SOURCE TEXT Start Marker

The new issue of the Journal of Mundane Behavior is out, and has several worthwhile articles (and one impenetrable one which I’m not blinking). First, Validating Your Merit in Letters of Application for Employment: “We

find and describe five supporting sources that letter writers use to convince readers of their merit:

Self-report, important others, objective indicators, achievements, and previous roles and experiences.

The idea of introducing evidence to convince target people (e.g., potential employers) can be generalized

to any context in which actors seek to convince a judgmental audience about self-presentation claims.

This idea, which we label ‘self-validation,’ suggests that the ‘truth’ in self-presentation and in

applications for employment is not as clear as may be thought.” This could actually be useful in thinking about how to write these letters.

Tilting at Windmills Why physicians need to learn to be more mundane with their patients. We psychiatrists already understand this as the essence and the privilege of the way we interact with and help our patients. Journal of Mundane Behavior

The mundane and the limits of the human. About storytelling and its relationship with the mundane.

SOURCE TEXT End Marker

▸ **TASK INSTRUCTIONS**
a – From the Journal of Mundane Behavior post, set down the part that opens with the words containing "to any context" and closes with "write these letters.", copying it word for word.
b – Answer these about the Journal of Mundane Behavior post:
(i) How many supporting sources do letter writers use to convince readers of their merit?
(ii) What label is given to the idea of introducing evidence to convince target people?
(iii) Under "Tilting at Windmills," who needs to learn to be more mundane with their patients?
c – Carry on the Journal of Mundane Behavior post from its last sentence.
The lines that follow this text are not needed for anything here.

RECORDS SUPPLIED Start Marker

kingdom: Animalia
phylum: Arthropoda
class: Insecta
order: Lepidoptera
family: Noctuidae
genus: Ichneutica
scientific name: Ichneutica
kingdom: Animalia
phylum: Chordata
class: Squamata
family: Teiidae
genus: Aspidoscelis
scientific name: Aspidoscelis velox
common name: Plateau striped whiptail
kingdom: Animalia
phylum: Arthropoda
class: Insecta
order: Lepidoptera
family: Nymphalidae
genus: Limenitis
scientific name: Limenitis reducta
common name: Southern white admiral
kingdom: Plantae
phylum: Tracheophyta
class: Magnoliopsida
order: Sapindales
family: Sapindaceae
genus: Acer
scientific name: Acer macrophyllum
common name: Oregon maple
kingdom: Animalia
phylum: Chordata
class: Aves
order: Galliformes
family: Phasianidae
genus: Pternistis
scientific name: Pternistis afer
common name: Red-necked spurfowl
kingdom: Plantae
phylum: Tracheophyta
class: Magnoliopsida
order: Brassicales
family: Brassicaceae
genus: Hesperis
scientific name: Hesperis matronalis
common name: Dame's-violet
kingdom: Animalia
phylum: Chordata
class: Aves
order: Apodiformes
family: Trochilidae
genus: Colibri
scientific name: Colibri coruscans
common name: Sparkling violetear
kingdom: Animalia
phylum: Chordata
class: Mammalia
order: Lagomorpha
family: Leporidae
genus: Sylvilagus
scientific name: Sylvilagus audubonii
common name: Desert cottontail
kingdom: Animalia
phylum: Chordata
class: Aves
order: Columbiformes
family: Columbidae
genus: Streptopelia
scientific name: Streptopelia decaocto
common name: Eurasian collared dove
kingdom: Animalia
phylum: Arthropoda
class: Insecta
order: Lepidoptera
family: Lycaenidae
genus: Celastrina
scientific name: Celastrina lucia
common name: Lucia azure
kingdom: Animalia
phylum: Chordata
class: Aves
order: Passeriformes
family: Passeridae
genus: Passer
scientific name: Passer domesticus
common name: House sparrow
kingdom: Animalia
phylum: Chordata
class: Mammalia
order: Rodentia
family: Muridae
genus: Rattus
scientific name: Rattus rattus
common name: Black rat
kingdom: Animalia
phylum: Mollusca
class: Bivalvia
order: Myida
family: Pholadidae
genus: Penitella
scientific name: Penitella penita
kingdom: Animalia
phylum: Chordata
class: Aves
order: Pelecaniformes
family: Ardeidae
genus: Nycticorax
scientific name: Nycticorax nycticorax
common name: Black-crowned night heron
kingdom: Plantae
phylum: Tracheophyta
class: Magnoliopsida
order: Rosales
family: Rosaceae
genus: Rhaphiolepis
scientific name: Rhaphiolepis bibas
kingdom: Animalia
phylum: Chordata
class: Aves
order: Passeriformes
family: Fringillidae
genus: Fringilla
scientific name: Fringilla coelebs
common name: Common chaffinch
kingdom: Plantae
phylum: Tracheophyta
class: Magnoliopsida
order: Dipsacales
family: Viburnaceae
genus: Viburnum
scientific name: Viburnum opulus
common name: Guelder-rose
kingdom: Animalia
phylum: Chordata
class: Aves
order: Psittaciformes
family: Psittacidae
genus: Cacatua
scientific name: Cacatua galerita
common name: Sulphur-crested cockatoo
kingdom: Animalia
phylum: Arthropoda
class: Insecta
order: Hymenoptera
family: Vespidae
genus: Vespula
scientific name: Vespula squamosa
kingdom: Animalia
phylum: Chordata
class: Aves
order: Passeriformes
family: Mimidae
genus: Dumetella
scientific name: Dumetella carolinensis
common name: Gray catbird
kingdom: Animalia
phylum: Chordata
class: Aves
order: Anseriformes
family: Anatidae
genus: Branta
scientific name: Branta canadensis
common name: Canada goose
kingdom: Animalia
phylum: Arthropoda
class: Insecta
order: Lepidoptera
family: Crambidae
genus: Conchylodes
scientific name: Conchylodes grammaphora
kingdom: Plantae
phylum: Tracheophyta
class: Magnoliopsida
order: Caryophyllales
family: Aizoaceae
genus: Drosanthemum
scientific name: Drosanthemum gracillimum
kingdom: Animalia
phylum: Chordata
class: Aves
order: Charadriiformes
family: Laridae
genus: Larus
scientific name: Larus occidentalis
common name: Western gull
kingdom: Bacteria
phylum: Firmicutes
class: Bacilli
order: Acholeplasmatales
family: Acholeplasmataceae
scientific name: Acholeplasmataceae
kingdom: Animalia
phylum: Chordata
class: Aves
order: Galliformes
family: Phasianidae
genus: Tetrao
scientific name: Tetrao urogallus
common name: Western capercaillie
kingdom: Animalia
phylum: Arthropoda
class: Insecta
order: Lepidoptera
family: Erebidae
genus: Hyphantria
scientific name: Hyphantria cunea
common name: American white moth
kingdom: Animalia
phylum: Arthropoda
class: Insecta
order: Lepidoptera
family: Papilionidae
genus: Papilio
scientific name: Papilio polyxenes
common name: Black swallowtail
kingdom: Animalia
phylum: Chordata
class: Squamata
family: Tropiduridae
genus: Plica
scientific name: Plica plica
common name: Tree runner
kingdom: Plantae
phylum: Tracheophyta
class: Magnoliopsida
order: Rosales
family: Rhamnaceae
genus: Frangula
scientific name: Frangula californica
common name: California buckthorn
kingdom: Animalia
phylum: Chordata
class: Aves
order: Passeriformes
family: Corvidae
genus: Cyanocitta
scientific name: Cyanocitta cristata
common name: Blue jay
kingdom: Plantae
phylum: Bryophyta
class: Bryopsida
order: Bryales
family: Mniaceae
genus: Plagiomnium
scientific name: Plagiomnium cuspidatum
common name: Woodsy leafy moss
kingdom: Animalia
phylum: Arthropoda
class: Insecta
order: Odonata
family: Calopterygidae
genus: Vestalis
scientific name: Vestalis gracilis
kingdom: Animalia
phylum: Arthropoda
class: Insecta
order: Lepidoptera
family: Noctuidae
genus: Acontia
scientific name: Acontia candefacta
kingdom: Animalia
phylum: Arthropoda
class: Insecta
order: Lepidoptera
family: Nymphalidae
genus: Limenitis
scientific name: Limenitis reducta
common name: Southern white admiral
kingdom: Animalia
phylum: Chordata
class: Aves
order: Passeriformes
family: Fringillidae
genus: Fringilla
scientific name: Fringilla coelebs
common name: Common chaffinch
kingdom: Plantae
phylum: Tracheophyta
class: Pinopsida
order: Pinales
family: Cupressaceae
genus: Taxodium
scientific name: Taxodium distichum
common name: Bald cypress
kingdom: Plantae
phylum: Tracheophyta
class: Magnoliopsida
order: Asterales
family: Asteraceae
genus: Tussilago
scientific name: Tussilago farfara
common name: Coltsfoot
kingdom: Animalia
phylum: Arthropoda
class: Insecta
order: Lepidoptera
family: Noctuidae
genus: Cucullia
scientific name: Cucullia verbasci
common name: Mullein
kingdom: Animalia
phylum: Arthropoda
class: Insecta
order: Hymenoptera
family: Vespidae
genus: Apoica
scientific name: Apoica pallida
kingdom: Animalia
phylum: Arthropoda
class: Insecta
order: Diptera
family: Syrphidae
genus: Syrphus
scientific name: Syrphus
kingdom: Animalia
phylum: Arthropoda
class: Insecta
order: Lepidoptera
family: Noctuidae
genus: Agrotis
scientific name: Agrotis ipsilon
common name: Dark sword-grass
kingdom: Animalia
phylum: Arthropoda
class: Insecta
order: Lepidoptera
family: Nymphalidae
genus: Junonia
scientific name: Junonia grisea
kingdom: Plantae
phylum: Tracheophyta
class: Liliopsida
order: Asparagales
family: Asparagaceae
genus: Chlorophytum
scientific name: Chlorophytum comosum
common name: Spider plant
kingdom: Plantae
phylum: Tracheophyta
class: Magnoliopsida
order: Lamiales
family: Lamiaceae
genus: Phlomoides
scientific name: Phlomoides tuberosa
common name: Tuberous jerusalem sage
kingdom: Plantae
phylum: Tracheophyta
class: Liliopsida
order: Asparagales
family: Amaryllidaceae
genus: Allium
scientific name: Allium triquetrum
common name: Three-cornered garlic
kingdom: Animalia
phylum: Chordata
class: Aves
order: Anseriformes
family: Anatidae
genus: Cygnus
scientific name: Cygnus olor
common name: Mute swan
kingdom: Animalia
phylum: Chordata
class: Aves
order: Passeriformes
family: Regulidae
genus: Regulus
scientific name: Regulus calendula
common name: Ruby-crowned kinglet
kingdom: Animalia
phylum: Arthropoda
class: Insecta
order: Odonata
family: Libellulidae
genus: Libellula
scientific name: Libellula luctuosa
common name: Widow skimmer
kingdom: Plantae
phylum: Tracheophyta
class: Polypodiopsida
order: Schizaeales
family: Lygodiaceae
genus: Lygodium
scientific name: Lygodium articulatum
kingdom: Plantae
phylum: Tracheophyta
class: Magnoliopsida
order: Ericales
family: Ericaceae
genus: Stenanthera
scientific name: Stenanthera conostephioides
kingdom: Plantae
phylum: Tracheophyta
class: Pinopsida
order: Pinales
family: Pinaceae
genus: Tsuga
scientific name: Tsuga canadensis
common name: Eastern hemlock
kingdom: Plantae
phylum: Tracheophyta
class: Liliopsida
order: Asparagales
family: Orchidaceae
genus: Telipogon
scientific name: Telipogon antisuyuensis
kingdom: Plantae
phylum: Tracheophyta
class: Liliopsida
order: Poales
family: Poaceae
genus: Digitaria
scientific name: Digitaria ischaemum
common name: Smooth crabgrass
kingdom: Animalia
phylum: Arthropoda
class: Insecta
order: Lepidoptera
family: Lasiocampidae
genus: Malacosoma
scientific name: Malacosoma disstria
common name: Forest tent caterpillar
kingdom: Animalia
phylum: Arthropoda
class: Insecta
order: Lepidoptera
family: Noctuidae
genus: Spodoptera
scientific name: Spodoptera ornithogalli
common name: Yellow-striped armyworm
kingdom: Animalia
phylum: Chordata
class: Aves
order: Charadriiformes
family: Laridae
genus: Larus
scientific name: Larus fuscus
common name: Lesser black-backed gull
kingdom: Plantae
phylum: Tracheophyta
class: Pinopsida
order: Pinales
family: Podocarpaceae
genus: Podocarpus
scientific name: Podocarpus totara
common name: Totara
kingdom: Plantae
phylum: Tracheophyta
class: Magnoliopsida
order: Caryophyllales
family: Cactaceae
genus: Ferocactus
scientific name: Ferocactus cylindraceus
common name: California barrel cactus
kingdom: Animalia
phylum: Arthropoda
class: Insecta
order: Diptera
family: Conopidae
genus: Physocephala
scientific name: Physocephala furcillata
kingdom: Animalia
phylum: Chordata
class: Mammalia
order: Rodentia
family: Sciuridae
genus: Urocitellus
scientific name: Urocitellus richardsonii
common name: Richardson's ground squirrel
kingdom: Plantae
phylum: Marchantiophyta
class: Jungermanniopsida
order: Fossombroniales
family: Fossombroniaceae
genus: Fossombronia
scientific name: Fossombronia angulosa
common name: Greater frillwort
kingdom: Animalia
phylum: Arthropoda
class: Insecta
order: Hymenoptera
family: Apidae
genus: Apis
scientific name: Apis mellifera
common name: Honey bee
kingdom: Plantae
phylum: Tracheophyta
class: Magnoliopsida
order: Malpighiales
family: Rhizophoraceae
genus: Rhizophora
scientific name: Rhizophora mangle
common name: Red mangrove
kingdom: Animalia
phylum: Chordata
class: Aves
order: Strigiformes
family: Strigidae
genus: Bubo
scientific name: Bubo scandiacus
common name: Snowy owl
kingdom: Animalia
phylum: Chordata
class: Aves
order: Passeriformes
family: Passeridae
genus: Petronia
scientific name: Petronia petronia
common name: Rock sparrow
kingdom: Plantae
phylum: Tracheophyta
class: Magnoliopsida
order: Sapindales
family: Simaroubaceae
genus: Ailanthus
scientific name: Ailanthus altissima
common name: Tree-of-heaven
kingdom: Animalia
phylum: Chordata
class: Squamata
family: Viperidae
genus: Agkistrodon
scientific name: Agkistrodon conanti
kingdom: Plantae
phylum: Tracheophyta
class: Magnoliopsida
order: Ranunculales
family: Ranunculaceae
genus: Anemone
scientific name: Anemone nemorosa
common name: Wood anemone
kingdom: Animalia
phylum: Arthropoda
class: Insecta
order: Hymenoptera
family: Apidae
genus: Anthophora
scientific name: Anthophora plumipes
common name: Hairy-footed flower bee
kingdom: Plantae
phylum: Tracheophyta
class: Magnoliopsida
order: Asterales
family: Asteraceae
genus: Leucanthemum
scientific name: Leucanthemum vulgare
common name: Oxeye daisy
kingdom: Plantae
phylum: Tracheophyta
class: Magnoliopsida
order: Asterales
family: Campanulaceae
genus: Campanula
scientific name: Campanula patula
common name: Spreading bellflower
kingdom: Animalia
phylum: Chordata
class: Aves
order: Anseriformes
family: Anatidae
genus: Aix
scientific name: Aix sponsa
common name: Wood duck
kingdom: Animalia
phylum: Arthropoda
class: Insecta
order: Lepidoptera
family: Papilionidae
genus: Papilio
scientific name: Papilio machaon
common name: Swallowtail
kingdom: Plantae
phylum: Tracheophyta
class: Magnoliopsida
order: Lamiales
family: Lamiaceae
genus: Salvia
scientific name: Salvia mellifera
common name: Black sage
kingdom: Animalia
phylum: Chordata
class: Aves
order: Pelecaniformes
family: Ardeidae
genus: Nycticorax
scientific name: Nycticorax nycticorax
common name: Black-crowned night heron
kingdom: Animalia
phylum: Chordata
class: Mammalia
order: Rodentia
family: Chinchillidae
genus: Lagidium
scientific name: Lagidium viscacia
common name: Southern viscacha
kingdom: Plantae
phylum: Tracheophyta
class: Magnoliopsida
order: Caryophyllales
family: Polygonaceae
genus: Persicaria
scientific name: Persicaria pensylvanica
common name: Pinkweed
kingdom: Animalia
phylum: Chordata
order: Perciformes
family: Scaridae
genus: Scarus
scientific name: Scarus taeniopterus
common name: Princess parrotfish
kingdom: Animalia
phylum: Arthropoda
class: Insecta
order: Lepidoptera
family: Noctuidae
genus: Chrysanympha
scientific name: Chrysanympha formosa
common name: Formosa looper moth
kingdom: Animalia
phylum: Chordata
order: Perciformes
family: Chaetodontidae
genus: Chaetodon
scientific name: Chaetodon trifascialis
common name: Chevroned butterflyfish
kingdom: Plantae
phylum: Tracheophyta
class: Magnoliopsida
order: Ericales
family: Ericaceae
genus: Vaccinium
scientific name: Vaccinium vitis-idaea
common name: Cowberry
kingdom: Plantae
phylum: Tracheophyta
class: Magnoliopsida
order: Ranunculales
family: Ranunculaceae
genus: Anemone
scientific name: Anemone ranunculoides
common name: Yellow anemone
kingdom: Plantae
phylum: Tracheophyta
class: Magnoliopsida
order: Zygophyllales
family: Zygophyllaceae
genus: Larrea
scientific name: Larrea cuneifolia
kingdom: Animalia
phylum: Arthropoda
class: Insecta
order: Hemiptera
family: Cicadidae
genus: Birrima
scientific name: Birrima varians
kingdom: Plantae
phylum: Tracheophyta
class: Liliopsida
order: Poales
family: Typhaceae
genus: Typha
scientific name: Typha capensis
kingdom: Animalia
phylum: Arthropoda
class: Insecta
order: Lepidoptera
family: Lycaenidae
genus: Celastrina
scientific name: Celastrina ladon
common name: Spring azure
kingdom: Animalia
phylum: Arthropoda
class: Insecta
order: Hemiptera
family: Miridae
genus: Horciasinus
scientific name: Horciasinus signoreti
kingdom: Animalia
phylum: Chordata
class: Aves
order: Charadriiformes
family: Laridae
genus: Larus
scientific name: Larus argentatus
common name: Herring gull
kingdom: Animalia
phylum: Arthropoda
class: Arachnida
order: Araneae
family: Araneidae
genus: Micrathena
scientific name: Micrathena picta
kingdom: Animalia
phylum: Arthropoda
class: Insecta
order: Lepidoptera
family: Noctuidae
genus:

RECORDS SUPPLIED End Marker

▸ **EXPECTED OUTPUTS**
a –
to any context in which actors seek to convince a judgmental audience about self-presentation claims.

This idea, which we label ‘self-validation,’ suggests that the ‘truth’ in self-presentation and in

applications for employment is not as clear as may be thought.” This could actually be useful in thinking about how to write these letters.

b –
(i) Five.
(ii) Self-validation.
(iii) Physicians.

c –
A useful way to think of the mundane is as a story that, we assume, does not need to be told. If something is mundane, we

assume, it is something with which everybody is so well acquainted that relating these details is not only boring but redundant.

The assumption that the mundane does not bear examining is the same assumption as that of a story that does not need telling.

But it is precisely these stories that we assume are so self-evident they don’t need to be told that play crucial roles in

determining who we are and, more crucially, what we exclude, silence and ignore in order to maintain this determination.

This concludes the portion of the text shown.